The SEC Network is slowly rolling out the first weekend’s football schedule. The goal? Exact a maximum amount of pain for DirecTV, Comcast, Time Warner, and the other smaller cable providers who have not yet signed up to carry the channel.
So far six SEC teams will be commencing their seasons on the SEC Network. It starts on Thursday night when Vanderbilt hosts Temple and then Texas A&M travels to South Carolina. The two games are not so subtle shots at Time Warner — which is big in South Carolina and Texas — as well as Comcast, which is based in Philadelphia and dominates the Nashville market. In fact, look into the SEC Network schedule and it’s a fascinating battle plan, designed to cause the most pain possible for recalcitrant cable and satellite companies.
On Saturday Auburn and Arkansas are playing and on Sunday Utah State travels to Tennessee.
That means six SEC teams have been announced for the opening weekend on the SEC Network, but there are still two games left to announce.
So which games are left.
We already know that Ole Miss and Boise State will play on Thursday, August 28th at 8 eastern on ESPN, Alabama and West Virginia will play at 3:30 eastern on ABC, and LSU and Wisconsin will play at 9 eastern on ESPN.
That leaves these five SEC games, two of which will air Saturday on the SEC Network:
Clemson at Georgia
Idaho at Florida
South Dakota State at Missouri
UT-Martin at Kentucky
Southern Miss at Mississippi State
One of these games is not like the other.

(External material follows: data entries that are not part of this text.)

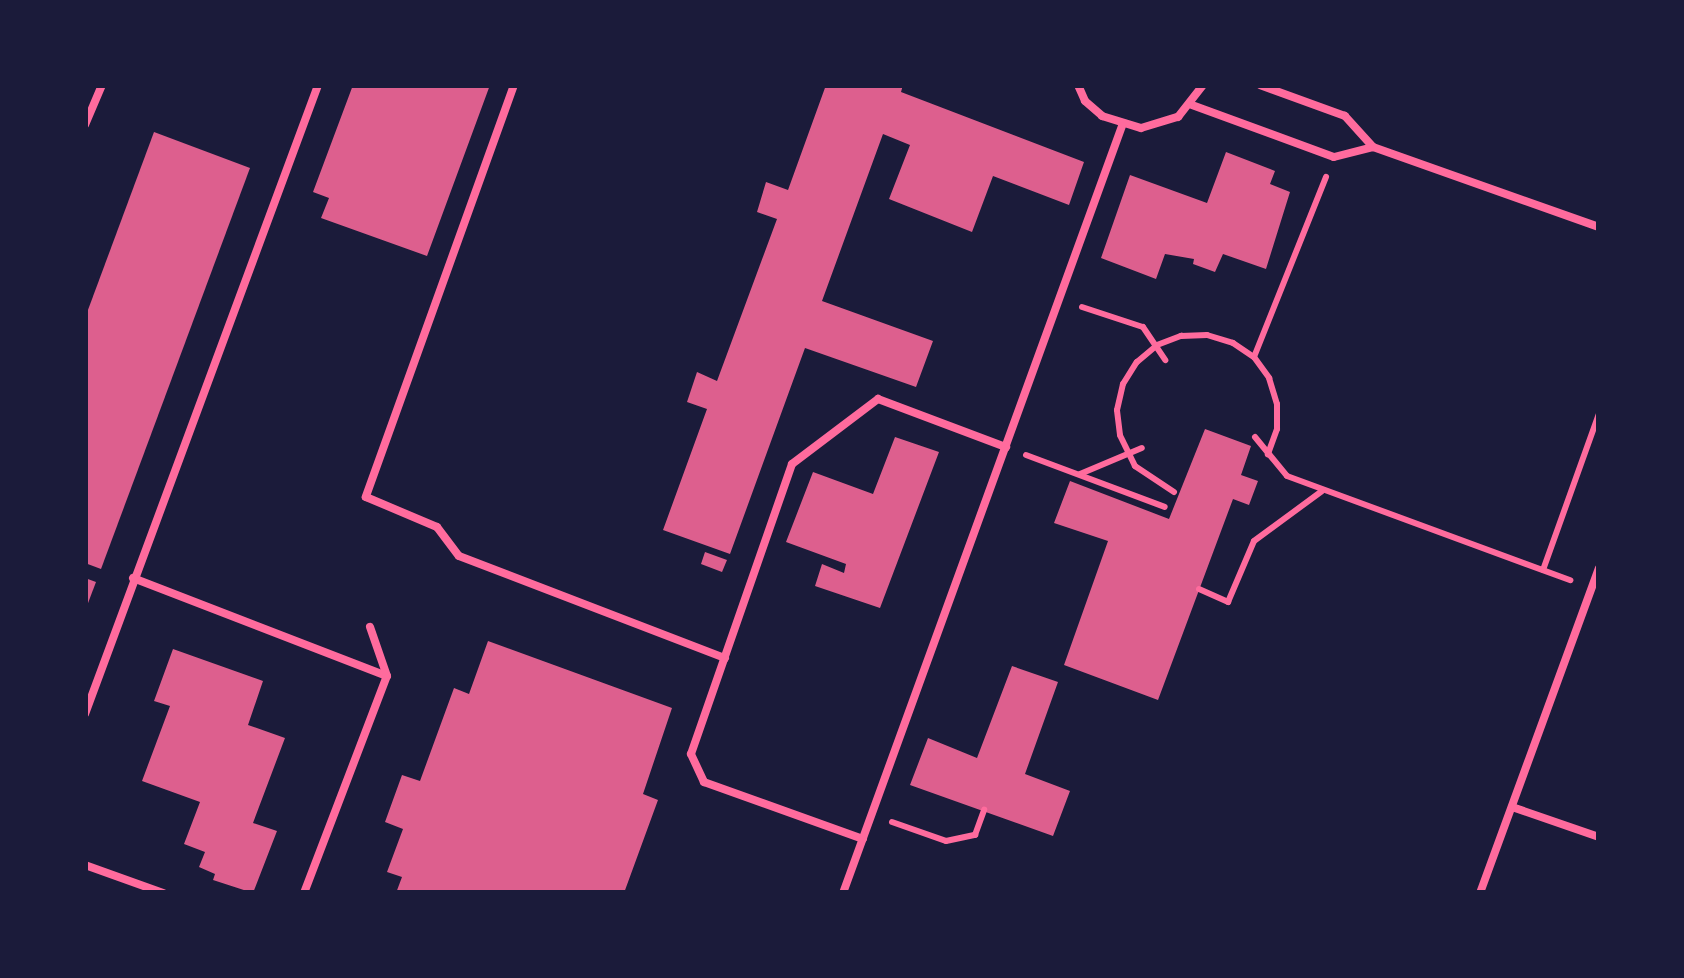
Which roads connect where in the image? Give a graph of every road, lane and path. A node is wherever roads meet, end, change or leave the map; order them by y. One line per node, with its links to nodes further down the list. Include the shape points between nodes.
1 (102, 85): 8 (lane)
2 (318, 85): 29 (lane)
3 (514, 85): 33 (lane, via 366,497 438,527 459,556)
4 (1078, 85): 9 (lane, via 1085,101)
5 (1204, 85): 7 (lane)
6 (1260, 85): 10 (lane, via 1345,116)
7 (1192, 105): 9 (lane, via 1160,126); 11 (lane)
8 (85, 125)
9 (1122, 126): 13 (lane)
10 (1372, 146): 11 (lane); 12 (lane)
11 (1334, 157): 15 (path)
12 (1599, 227)
13 (1059, 299): 14 (path, via 1143,327); 19 (lane)
14 (1156, 346): 15 (path, via 1207,335); 16 (path); 22 (path, via 1123,384 1118,410)
15 (1254, 357): 21 (path, via 1277,404)
16 (1165, 360)
17 (1599, 414): 28 (path)
18 (1255, 437): 21 (path)
19 (1006, 447): 23 (path); 33 (lane, via 878,398 792,464); 38 (lane)
20 (1142, 448): 22 (path)
21 (1268, 454): 24 (path, via 1287,476)
22 (1128, 455): 23 (path); 25 (path, via 1150,480)
23 (1079, 474): 26 (path)
24 (1322, 490): 28 (path); 31 (path, via 1254,541 1228,602)
25 (1174, 492)
26 (1166, 507)
27 (1599, 568): 30 (lane)
28 (1543, 570): 30 (path)
29 (133, 578): 34 (lane); 35 (lane)
30 (1592, 588): 36 (lane)
31 (1200, 589)
32 (370, 627): 34 (lane)
33 (724, 658): 40 (lane, via 691,754 704,782)
34 (387, 676): 43 (lane)
35 (85, 714)
36 (1512, 806): 39 (lane); 45 (lane)
37 (984, 810): 38 (path, via 974,835 946,841)
38 (872, 815): 40 (lane)
39 (1599, 837)
40 (863, 838): 44 (lane)
41 (85, 864): 42 (lane)
42 (163, 893)
43 (304, 893)
44 (843, 893)
45 (1480, 893)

And don’t you think it’s a little bit curious that all of these other major out-of-conference games have already had their television times announced?

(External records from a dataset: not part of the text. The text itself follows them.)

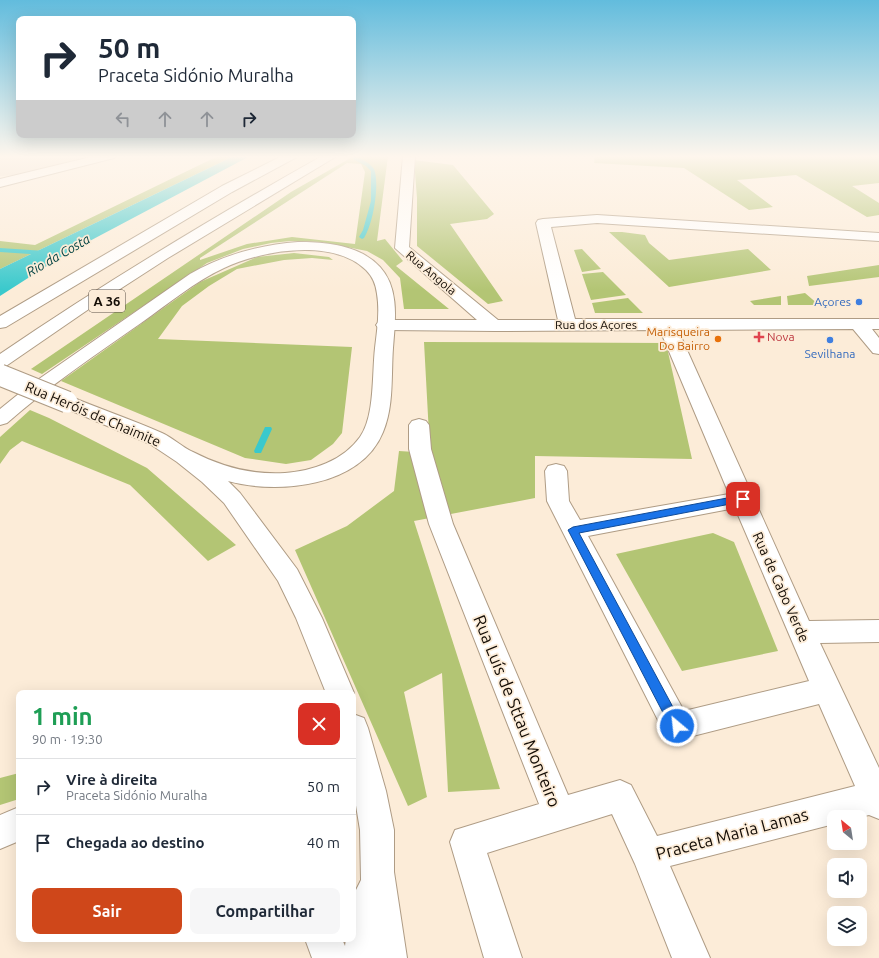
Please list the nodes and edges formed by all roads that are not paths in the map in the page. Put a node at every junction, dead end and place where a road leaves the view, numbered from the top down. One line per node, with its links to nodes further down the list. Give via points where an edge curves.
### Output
1 (207, 201): 5 (main road)
2 (252, 201): 4 (main road)
3 (406, 201): 12 (main road, Rua Angola, via 402,248)
4 (215, 224): 16 (main road); 18 (main road, A 36)
5 (158, 230): 7 (main road, A 36); 14 (main road)
6 (879, 237): 13 (main road, via 597,219 543,223)
7 (0, 323)
8 (858, 324): 9 (main road, Rua dos Açores); 11 (main road, Rua dos Açores); 15 (main road)
9 (879, 324)
10 (385, 325): 12 (main road, Rua dos Açores); 19 (main road, via 386,304 383,284 373,268 357,257 334,249 306,247 289,247 250,254 216,266 184,285 52,378); 21 (main road, via 380,399 375,424 369,440 345,462 325,472 281,481 256,480 232,475)
11 (667, 325): 13 (main road, Rua dos Açores); 23 (main road, Rua de Cabo Verde)
12 (495, 326): 13 (main road, Rua dos Açores)
13 (568, 326)
14 (0, 337)
15 (879, 349)
16 (0, 362)
17 (0, 375): 21 (main road, Rua Heróis de Chaimite, bridge, via 157,439)
18 (0, 380)
19 (0, 419)
20 (419, 426): 31 (main road, Rua Luís de Sttau Monteiro, via 420,449 441,524)
21 (185, 457): 28 (main road, Rua Heróis de Chaimite, via 232,498 288,576 309,618)
22 (556, 471): 24 (main road, via 558,501)
23 (743, 499): 24 (main road); 26 (main road, Rua de Cabo Verde)
24 (573, 530): 27 (main road, via 677,726)
25 (879, 631): 26 (main road)
26 (801, 632): 27 (main road, Rua de Cabo Verde)
27 (827, 689): 30 (main road, Rua de Cabo Verde)
28 (339, 690)
29 (356, 739): 35 (main road, via 377,830)
30 (878, 800): 34 (main road, Praceta Maria Lamas)
31 (559, 814): 34 (main road, via 620,796); 40 (main road, Rua Luís de Sttau Monteiro, via 467,842)
32 (16, 825): 33 (main road)
33 (0, 832)
34 (648, 855): 41 (main road, Praceta Maria Lamas)
35 (377, 872): 38 (main road); 39 (main road)
36 (324, 942): 37 (main road)
37 (331, 958)
38 (361, 958)
39 (388, 958)
40 (503, 958)
41 (691, 958)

Clemson at Georgia is by far the best of the unscheduled SEC openers. And it leaves me with a big question, would the SEC Network be bold enough to grab that Clemson at Georgia game and put it on the SEC Network? ESPN and the SEC have the rights to this game this since the hosting team’s television deal, Georgia in this case, gets the rights to the game the network could definitely do it.
Putting Clemson at Georgia on the SEC Network would go a long way towards shooting down the argument that the SEC Network is only going to carry the lower tier football games. Hell, it also establishes to the rest of the country that if your team is playing at an SEC venue you may be on the SEC Network too. That helps with the argument that the SEC Network isn’t just a regional network, it’s a national one. Combine Clemson at Georgia with Texas A&M at South Carolina and Arkansas at Auburn and you’re talking about three very solid games for opening weekend, including the only two SEC conference games. Toss in one of these games above, let’s say Idaho at Florida since the Gators are the biggest TV draw in the conference and you’ve got eight of the 14 SEC teams beginning their seasons on the SEC Network. What’s more, you’d have the four biggest markets in the conference on television for opening weekend — Florida, Texas A&M, Georgia, and Tennessee. (Alabama’s a big national program, but the market’s smaller. Plus, Auburn’s on, so you’ve got the state of Alabama already).
Talk about pressure.
As if that wasn’t enough, can you imagine what it will be like in the state of South Carolina for the cable and satellite companies not carrying the SEC Network? You’d have South Carolina and Clemson both playing major opponents on the opening week of the college football season and only a tiny fraction of the televisions in the state would be carrying the game?
It’s a bold stroke, but it’s also genius.
Will ESPN be willing to take the heat from the ACC over putting this game on the SEC Network? We’ll find out very soon.